Ken Weinstein, the politically active Mt. Airy entrepreneur who runs the Trolley Car Diner, made the rounds of local news by publicizing the fact that he and several other local businesses in both Mt. Airy and Chestnut Hill will raise their own minimum wages paid to employees to $11.

“Our employees deserve better,” Weinstein told Sue Ann Rybak in this week’s front-page story. “We must roll up our sleeves to increase the minimum wage over the next four years. “A higher minimum wage will result in an increase in business, lower recruiting and training costs and better service by more experienced staff.”

Increasing the minimum wage has become increasingly a key focus point for progressives who see it as an easy way to address rising economic inequality and to boost local economies under the very simple principle that more money in the pockets of local employees means more goods, services, rents, etc. paid by those employees back into the local economy.

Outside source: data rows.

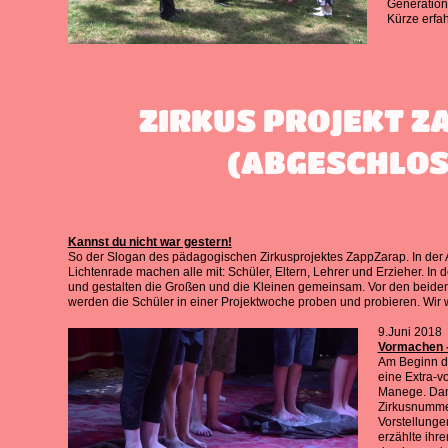
Generation
Kürze erfa
ZIRKUS PROJEKT 
(ABGESCHLOS
Kannst du nicht war gestern!
So der Slogan des pädagogischen Zirkusprojektes ZappZarap. In der 
Lichtenrade machen alle mit: Schüler, Eltern, Lehrer und Erzieher. In
und gestalten die Großen und die Kleinen gemeinsam. Vor den beiden 
werden die Schüler in einer Projektwoche proben und probieren. Wir w
9.Juni 2018
Vormachen -
Am Beginn d
eine Extra-vo
Manege. Danac
Zirkusnumme
Vorstellunge
erzählte ihre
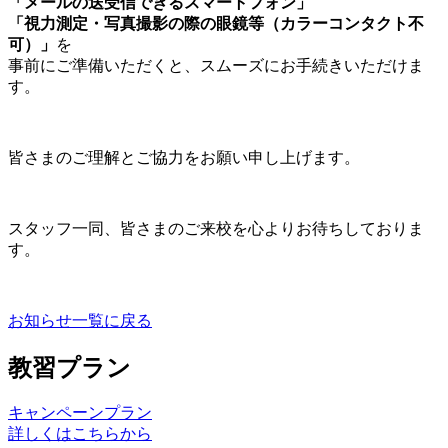
「メールの送受信できるスマートフォン」
「視力測定・写真撮影の際の眼鏡等（カラーコンタクト不
可）」
を
事前にご準備いただくと、スムーズにお手続きいただけま
す。
皆さまのご理解とご協力をお願い申し上げます。
スタッフ一同、皆さまのご来校を心よりお待ちしておりま
す。
お知らせ一覧に戻る
教習プラン
キャンペーンプラン
詳しくはこちらから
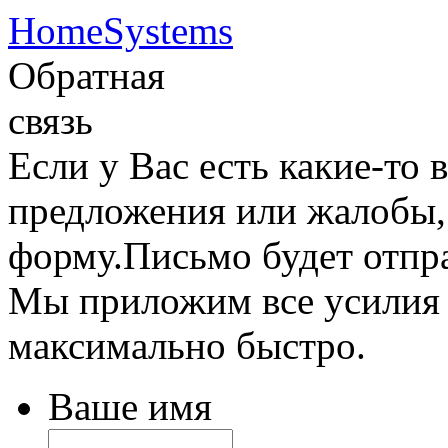
HomeSystems
Обратная
связь
Если у Вас есть какие-то
предложения или жалобы,
форму.Письмо будет отпр
Мы приложим все усилия д
максимально быстро.
Ваше имя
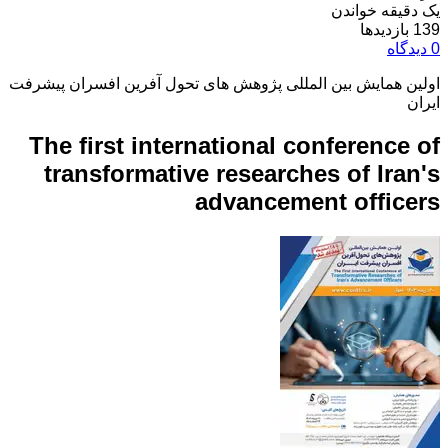
یک دقیقه خواندن
139 بازدیدها
0 دیدگاه
اولین همایش بین المللی پژوهش های تحول آفرین افسران پیشرفت
ایران
The first international conference of
transformative researches of Iran's
advancement officers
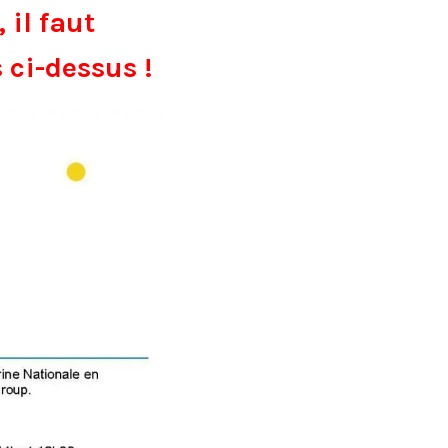
 il faut
 ci-dessus !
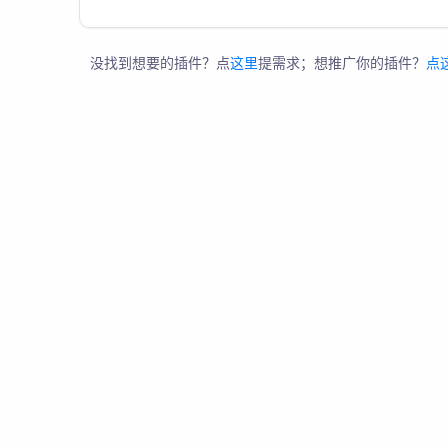
没找到想要的插件？点
这里
提需求；想推广你的插件？
点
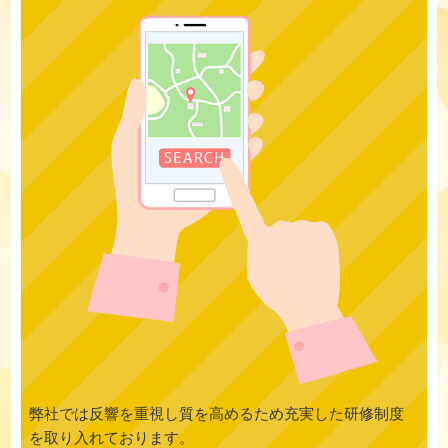
弊社では反響を重視し質を高めるため充実した研修制度
を取り入れております。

This is particularly true in Pennsylvania, which is one of 21 states that have not increased the statewide minimum above the federally mandates $7.25 an hour. Twenty nine states and the District of Columbia have pushed local requirements up to $11.50 an hour. Seattle and San Francisco recently enacted legislation to incrementally bump the minimum wage until it reaches $15 an hour by 2018 and 2021 respectively.

The results of increased minimum wages, though, are a matter of political debate. Not surprisingly, support for increasing the minimum wage closely follows partisan and racial divides. According to a PEW study of the issue released last week, 52 percent of all people surveyed support increasing the federal minimum to $15 an hour. Along partisan lines, however, only 21 percent of Trump supporters back a minimum wage increase while 82 percent of Clinton backers support it. And while a majority of minorities polled support a $15 federal minimum wage, 54 percent of whites are opposed.

But what would a bump in the minimum wage really do?

The question still appears to be unsettled. What is clear is that some of the worst expectations of what a high minimum wage would do really are not much more than myths. In Seattle, a bump of wages paid to fast food and restaurant workers to $11 an hour did not appear to destroy restaurant jobs, put restaurants out of business or drive up unemployment and food prices.

But in a story last summer in the Washington Post, studies didn’t track any noticeable benefits in Seattle either. On average, worker’s weekly earnings rose by less than $6, less than $300 annually. It has not amounted to the sort of wholesale benefit supporters have promised.

Clearly, more studies should be done in places where wages are going up. Are those wages gains wiped out by rising costs? Are employers going to cut jobs to boost their bottom lines? None of those questions seems to be settled fact yet.

That said, Weinstein and other restaurant owners like Amy Edelman and Meg Hagele deserve credit for pushing the issue forward and literally putting their money where their mouths are. It’s one thing to argue for a cause and something else entirely to lead by example.